Try it:
Rewrite every row below with "series" replaced by "data series" wherever it occurs, keeping everything else the same. Leave the pictures out of your answer.

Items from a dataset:

----

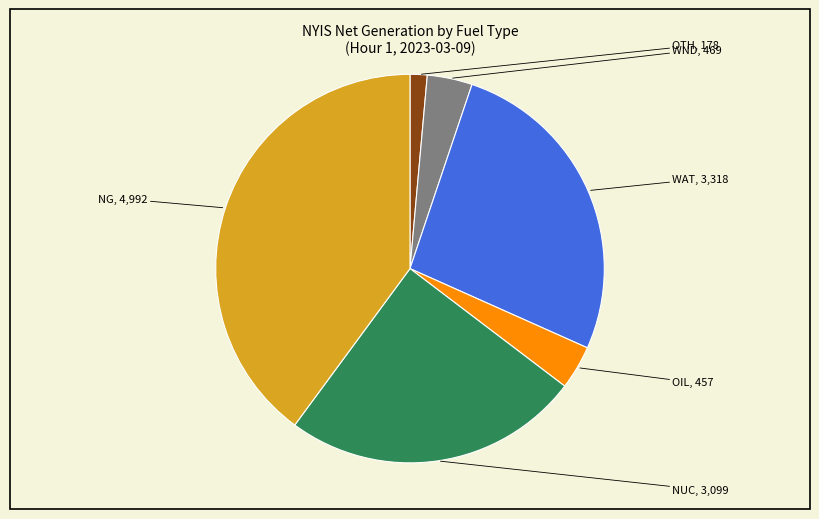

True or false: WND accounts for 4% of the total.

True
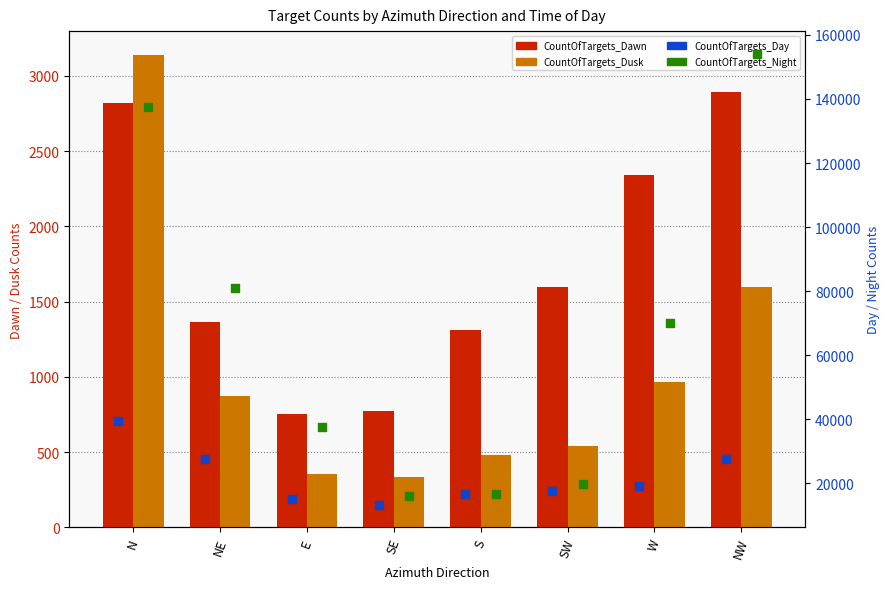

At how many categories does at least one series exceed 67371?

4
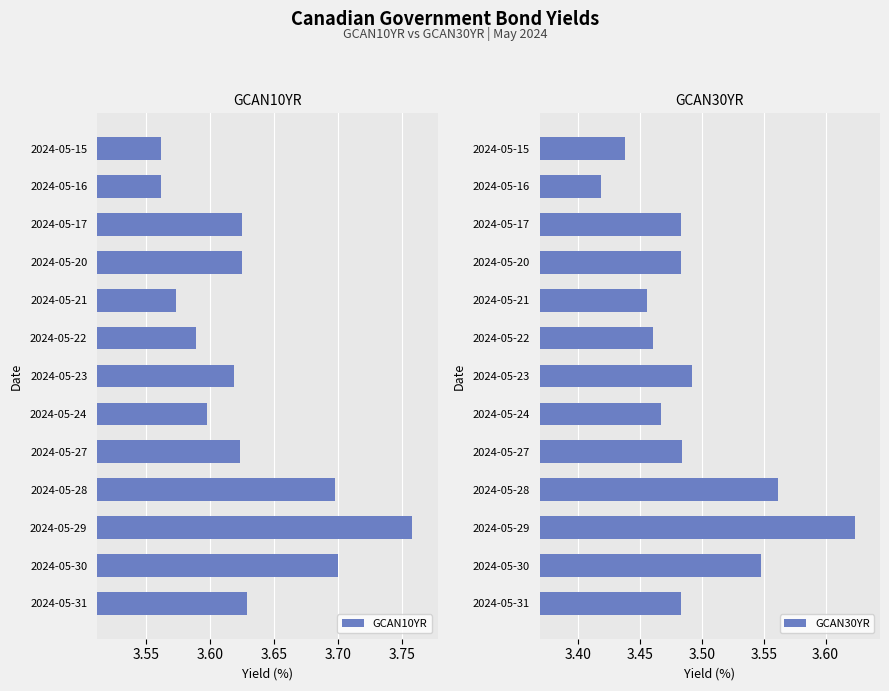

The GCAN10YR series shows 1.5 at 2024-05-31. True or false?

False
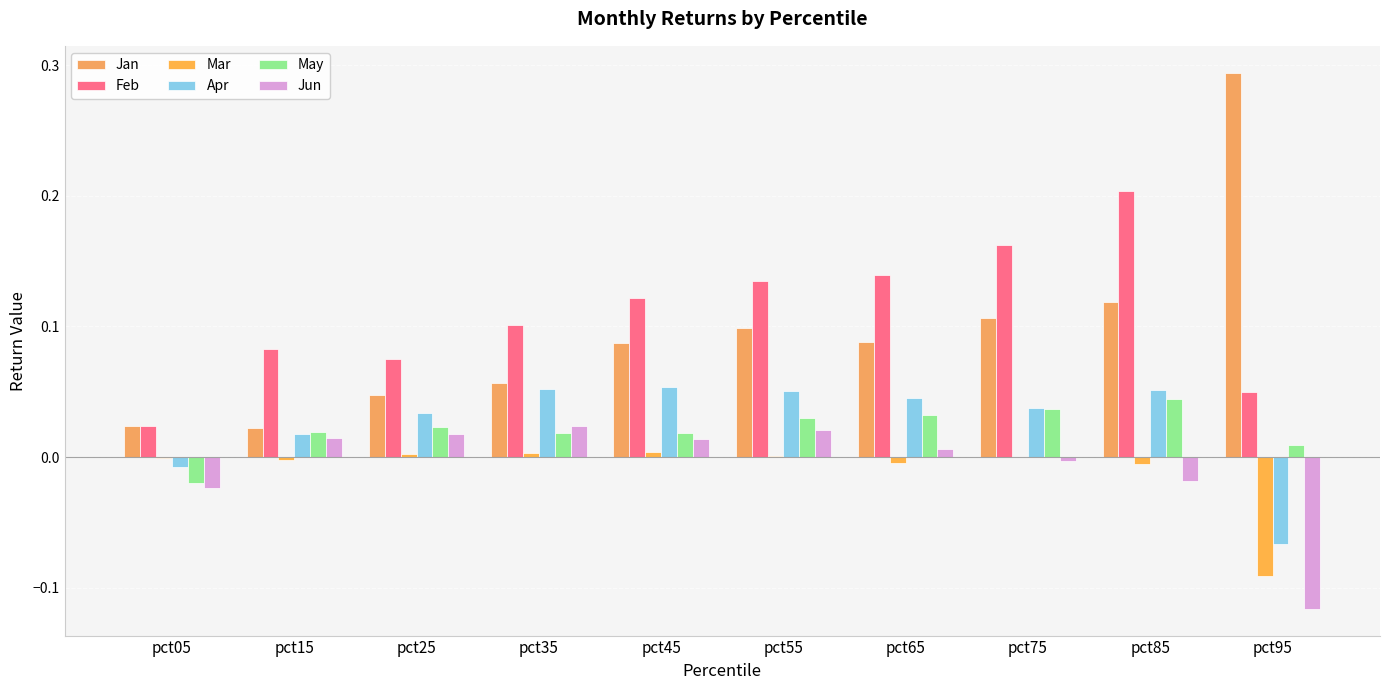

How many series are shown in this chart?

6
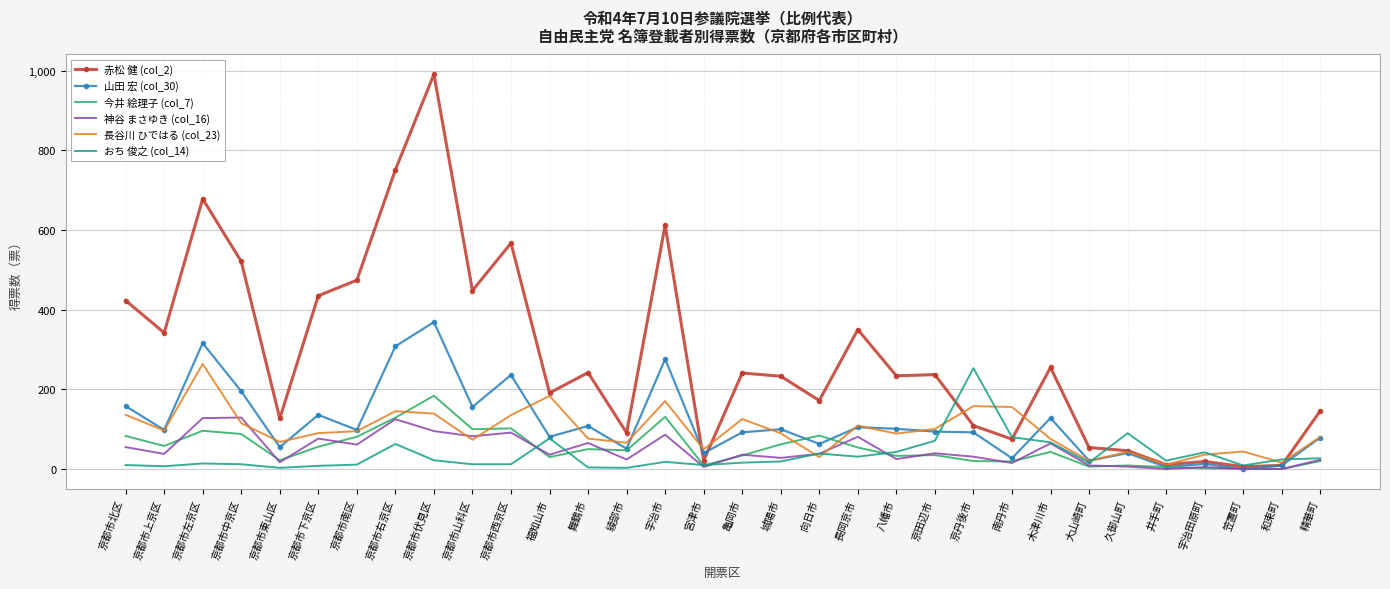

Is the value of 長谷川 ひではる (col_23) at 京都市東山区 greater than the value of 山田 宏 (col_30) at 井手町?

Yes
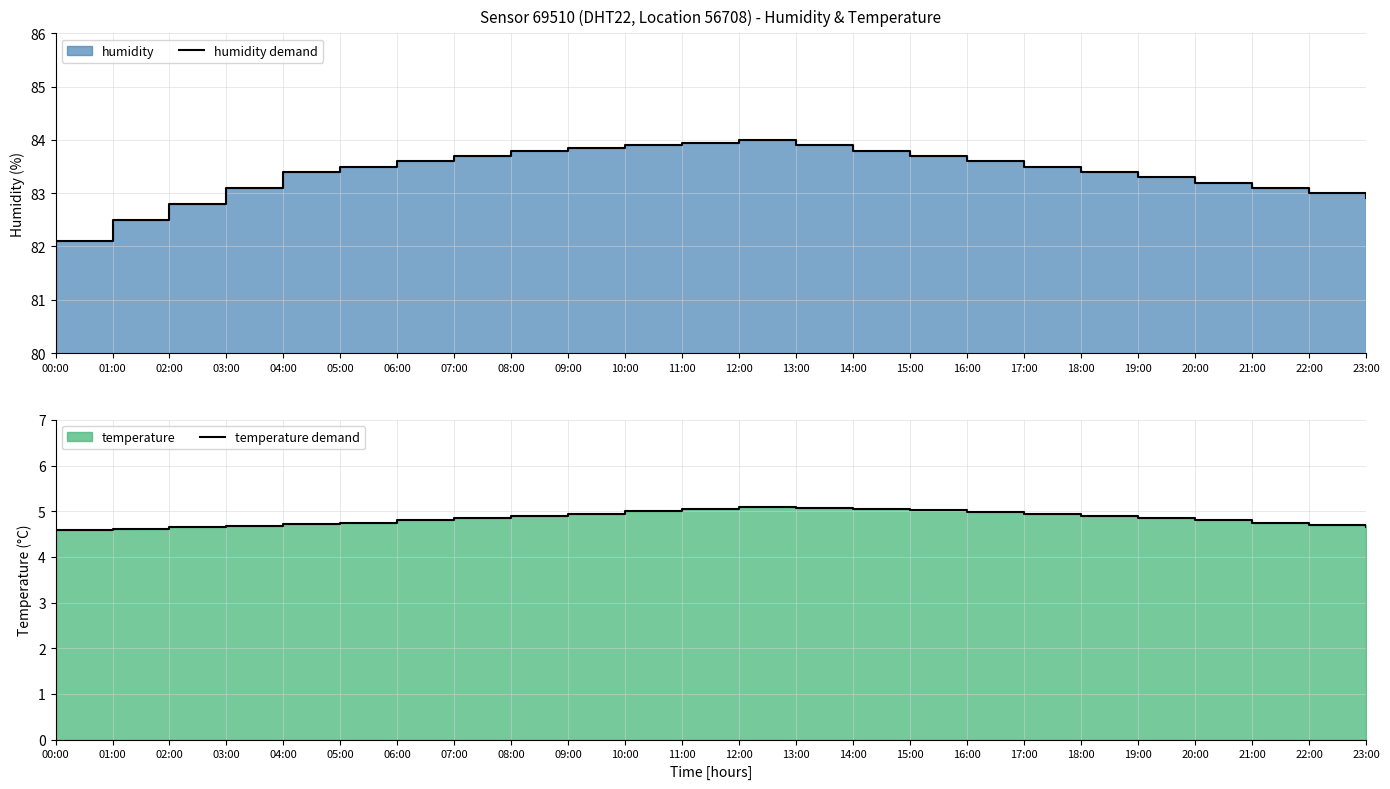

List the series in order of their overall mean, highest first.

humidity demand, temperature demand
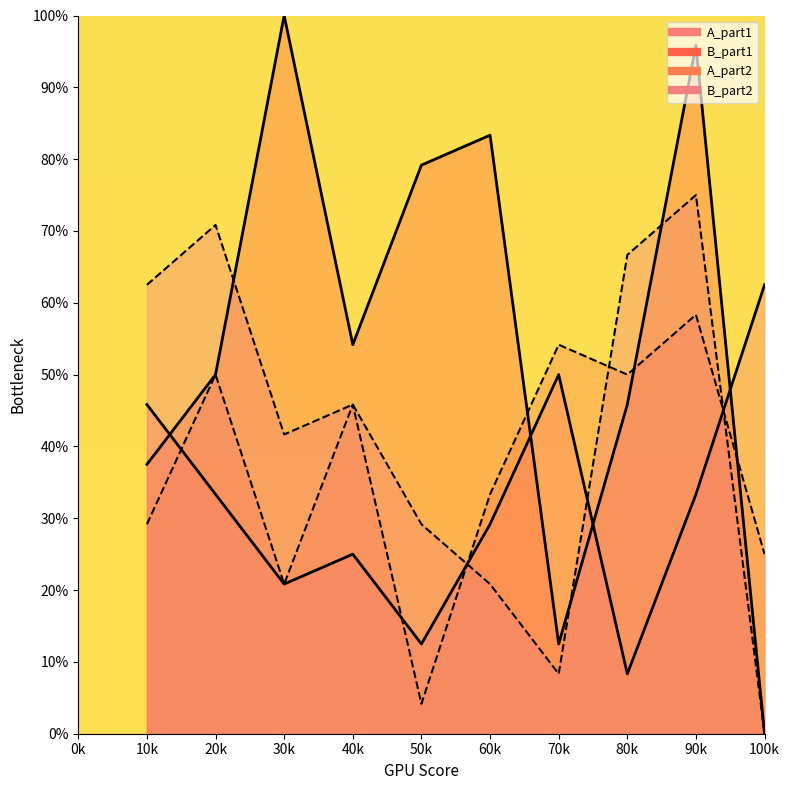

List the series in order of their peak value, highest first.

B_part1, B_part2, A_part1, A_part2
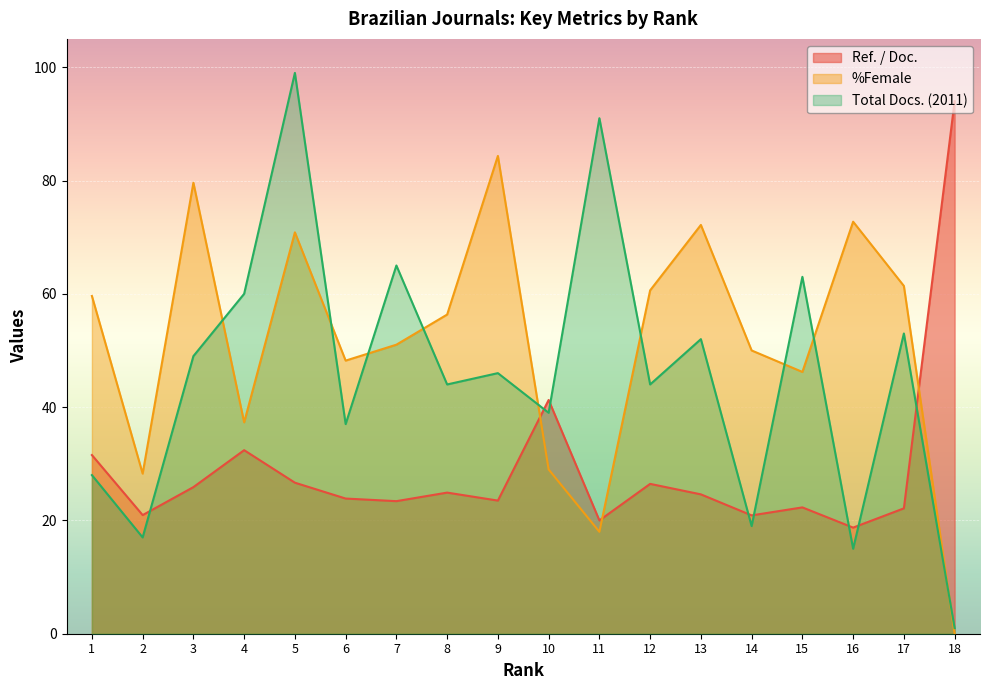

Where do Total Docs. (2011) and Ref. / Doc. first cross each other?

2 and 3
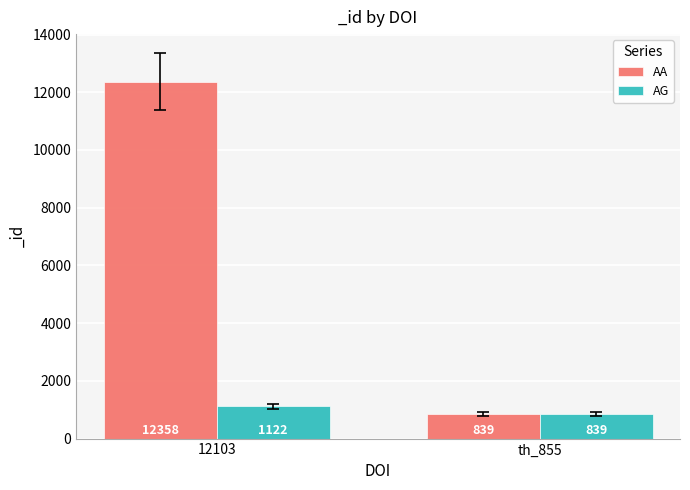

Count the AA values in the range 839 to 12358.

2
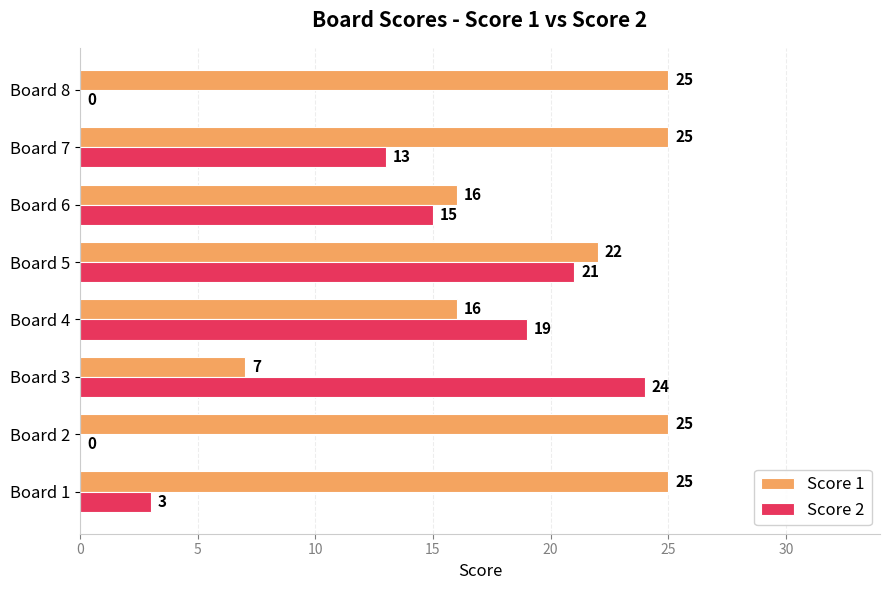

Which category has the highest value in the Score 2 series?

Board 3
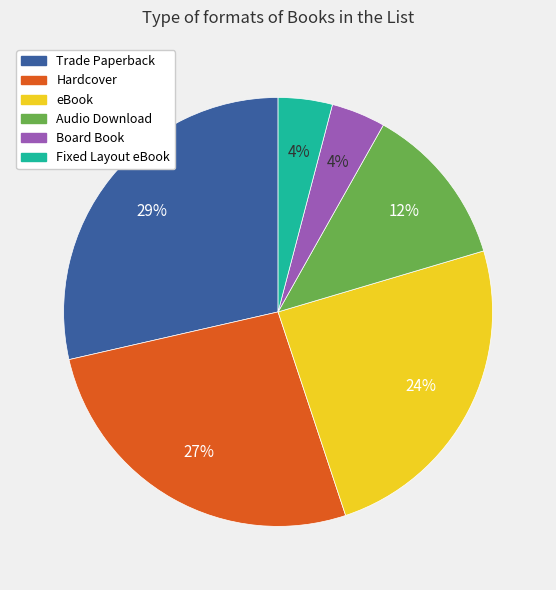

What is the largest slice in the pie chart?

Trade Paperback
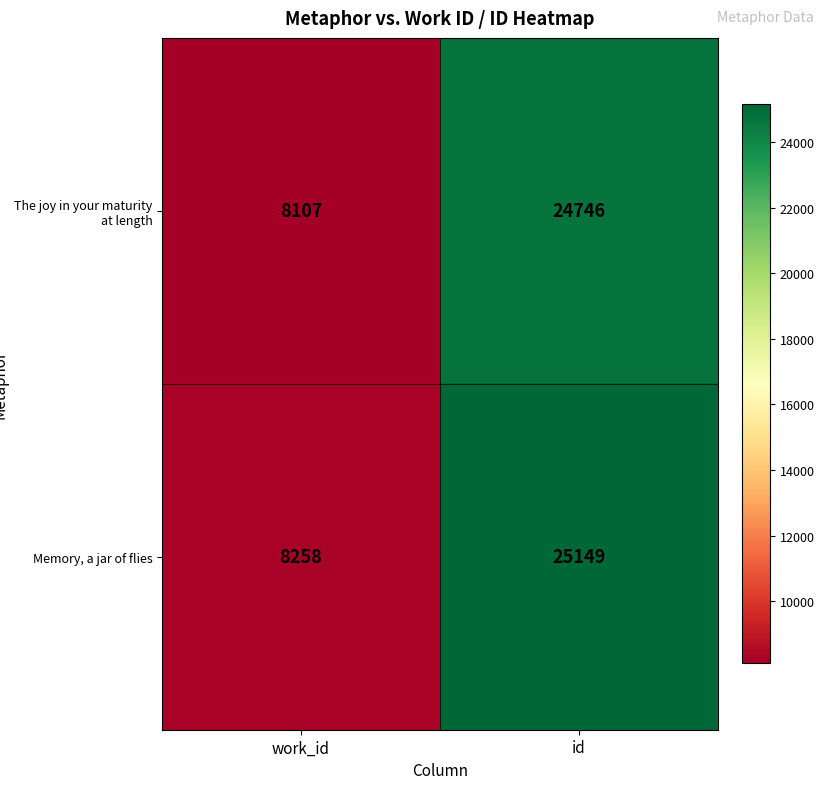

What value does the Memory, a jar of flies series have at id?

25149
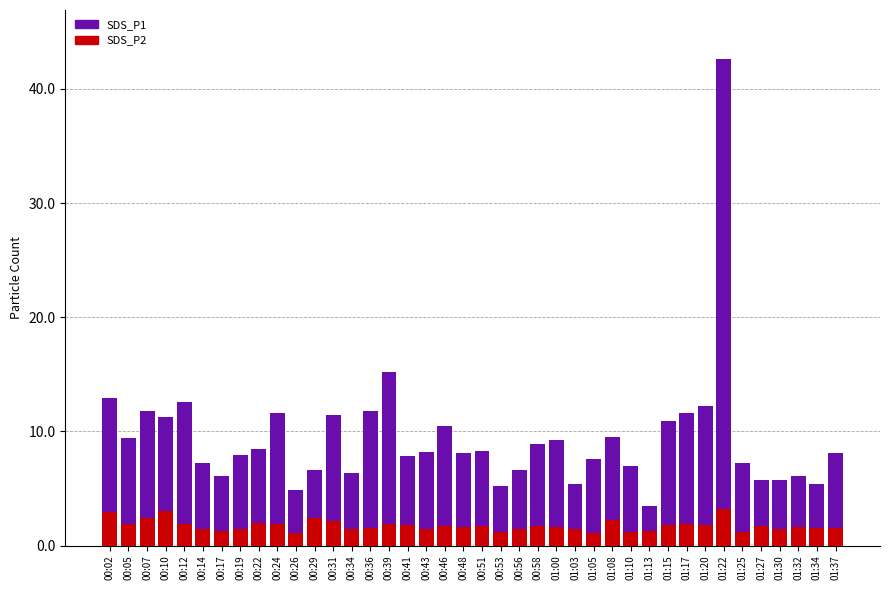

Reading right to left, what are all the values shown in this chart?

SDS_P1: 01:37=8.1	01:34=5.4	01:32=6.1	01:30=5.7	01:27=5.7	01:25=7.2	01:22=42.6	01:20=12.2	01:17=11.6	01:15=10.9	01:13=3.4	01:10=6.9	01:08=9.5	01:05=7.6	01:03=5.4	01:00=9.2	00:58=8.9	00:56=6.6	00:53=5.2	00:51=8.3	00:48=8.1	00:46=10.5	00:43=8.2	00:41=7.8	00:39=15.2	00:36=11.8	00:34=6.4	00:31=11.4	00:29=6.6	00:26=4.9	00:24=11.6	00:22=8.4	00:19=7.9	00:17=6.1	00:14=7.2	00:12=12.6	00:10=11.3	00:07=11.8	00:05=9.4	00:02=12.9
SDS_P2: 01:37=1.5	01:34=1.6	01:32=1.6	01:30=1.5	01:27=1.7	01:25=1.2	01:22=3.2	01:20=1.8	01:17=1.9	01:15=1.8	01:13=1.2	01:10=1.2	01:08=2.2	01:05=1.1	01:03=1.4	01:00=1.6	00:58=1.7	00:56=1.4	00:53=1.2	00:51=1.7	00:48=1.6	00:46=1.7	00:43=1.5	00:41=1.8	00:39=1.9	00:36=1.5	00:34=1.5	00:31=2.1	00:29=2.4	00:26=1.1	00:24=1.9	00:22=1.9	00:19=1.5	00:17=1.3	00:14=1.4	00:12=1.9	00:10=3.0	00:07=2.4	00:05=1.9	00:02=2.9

----

Exercise response:
True or false: WND accounts for 4% of the total.

True

At how many categories does at least one data series exceed 67371?

4

The GCAN10YR data series shows 1.5 at 2024-05-31. True or false?

False

How many data series are shown in this chart?

6

Is the value of 長谷川 ひではる (col_23) at 京都市東山区 greater than the value of 山田 宏 (col_30) at 井手町?

Yes

List the data series in order of their overall mean, highest first.

humidity demand, temperature demand

List the data series in order of their peak value, highest first.

B_part1, B_part2, A_part1, A_part2

Where do Total Docs. (2011) and Ref. / Doc. first cross each other?

2 and 3

Count the AA values in the range 839 to 12358.

2

Which category has the highest value in the Score 2 data series?

Board 3

What is the largest slice in the pie chart?

Trade Paperback

What value does the Memory, a jar of flies data series have at id?

25149

Reading right to left, what are all the values shown in this chart?

SDS_P1: 01:37=8.1	01:34=5.4	01:32=6.1	01:30=5.7	01:27=5.7	01:25=7.2	01:22=42.6	01:20=12.2	01:17=11.6	01:15=10.9	01:13=3.4	01:10=6.9	01:08=9.5	01:05=7.6	01:03=5.4	01:00=9.2	00:58=8.9	00:56=6.6	00:53=5.2	00:51=8.3	00:48=8.1	00:46=10.5	00:43=8.2	00:41=7.8	00:39=15.2	00:36=11.8	00:34=6.4	00:31=11.4	00:29=6.6	00:26=4.9	00:24=11.6	00:22=8.4	00:19=7.9	00:17=6.1	00:14=7.2	00:12=12.6	00:10=11.3	00:07=11.8	00:05=9.4	00:02=12.9
SDS_P2: 01:37=1.5	01:34=1.6	01:32=1.6	01:30=1.5	01:27=1.7	01:25=1.2	01:22=3.2	01:20=1.8	01:17=1.9	01:15=1.8	01:13=1.2	01:10=1.2	01:08=2.2	01:05=1.1	01:03=1.4	01:00=1.6	00:58=1.7	00:56=1.4	00:53=1.2	00:51=1.7	00:48=1.6	00:46=1.7	00:43=1.5	00:41=1.8	00:39=1.9	00:36=1.5	00:34=1.5	00:31=2.1	00:29=2.4	00:26=1.1	00:24=1.9	00:22=1.9	00:19=1.5	00:17=1.3	00:14=1.4	00:12=1.9	00:10=3.0	00:07=2.4	00:05=1.9	00:02=2.9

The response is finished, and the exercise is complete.